This is a project for EECS 349/444 at CWRU in Fall 2019. Group Members: Steven Nyeo (EECS 444), Patrick Hogrell (EECS 349), Zubair Mukhi (EECS 349), and Chris Shorter (EECS 349)
please note that the API keys associated with VirusTotal in the .jar file are being revoked. You will need to rebuild the application with your own API keys to correctly use the scanner. How to use GitHub repo analysis tool with Java:
- Navigate to Github_Repo_Analysis_Tool folder
- Run GitHub_VT_Repository_Analysis_Tool.jar with either: -the -s flag and the url of a single repository ex. java -jar GitHub_VT_Repository_Analysis_Tool.jar -a "https://github.com/AnonMuk/Git-Smart-EECS444/tree/Analized-Results/Github_Malicious_Code_Research/results" -the -a flag and the filepath of your list of repositories as the first arguments ex. java -jar GitHub_VT_Repository_Analysis_Tool.jar -a "C:\Users\short\compusec-f2019-project\Webscraper\scraperresults.csv"
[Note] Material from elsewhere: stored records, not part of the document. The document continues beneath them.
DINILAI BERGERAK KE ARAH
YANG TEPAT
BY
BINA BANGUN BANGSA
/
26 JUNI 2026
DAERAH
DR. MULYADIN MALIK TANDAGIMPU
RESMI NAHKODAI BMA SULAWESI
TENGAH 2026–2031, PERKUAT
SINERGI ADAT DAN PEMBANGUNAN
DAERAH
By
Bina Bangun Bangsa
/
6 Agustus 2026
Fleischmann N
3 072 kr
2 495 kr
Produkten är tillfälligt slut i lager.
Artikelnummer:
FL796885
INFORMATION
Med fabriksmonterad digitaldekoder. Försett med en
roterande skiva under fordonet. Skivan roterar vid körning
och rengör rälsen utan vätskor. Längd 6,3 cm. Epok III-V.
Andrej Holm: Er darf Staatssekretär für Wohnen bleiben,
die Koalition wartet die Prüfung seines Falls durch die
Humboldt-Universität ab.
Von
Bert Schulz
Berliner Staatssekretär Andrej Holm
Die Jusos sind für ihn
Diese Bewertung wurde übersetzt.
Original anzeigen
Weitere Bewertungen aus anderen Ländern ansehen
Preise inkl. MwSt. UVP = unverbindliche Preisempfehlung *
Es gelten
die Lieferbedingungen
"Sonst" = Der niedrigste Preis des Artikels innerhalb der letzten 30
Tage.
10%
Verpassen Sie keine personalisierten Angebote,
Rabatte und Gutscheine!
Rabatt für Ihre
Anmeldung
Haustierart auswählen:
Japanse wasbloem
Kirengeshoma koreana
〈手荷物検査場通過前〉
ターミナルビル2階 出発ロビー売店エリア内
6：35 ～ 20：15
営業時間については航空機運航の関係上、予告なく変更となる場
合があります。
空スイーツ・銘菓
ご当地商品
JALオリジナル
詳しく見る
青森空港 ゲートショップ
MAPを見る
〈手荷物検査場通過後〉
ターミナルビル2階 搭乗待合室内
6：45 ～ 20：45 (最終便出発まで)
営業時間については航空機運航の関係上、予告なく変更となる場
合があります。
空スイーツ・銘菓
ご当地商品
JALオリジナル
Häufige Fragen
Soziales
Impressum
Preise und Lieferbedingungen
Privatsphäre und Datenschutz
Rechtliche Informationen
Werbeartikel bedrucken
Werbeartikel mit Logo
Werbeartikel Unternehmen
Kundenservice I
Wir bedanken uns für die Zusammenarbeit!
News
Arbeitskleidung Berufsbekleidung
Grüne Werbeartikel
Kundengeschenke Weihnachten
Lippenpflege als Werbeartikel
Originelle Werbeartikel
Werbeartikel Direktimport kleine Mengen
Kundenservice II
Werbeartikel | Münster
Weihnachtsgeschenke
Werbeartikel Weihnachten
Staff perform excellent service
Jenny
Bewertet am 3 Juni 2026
- The tool will tell you where it is writing the results, but basically it's gonna create a new file in the results folder to write its results to: Github Repository Analysis
Analyzing 964 repos in C:\Users\short\compusec-f2019-project\Webscraper\scraperresults.csv Writing results to C:\Users\short\compusec-f2019-project\Github_Malicious_Code_Research\results\Trial_2.csv
This webscraper is a recursive tree search that starts on a given repository URL, compiles a list of repositories belonging to the user, finds all their followers, and collects all their repositories as well. It outputs to the end of scraperresults.csv
and removes duplicate repositories by full GitHub URL, not by project name. Only run at TTL <=2 unless you have multiple hours to spare on the device running the scraper.
TTL = 3 takes multiple hours and generated 86,000 entries
cd Git-Smart-EECS444/Webscraper
pip install -r requirements.txt
python webscraper.py [ttl] [Starting URL]
The report is available as both project.pdf and Git Smart.pdf.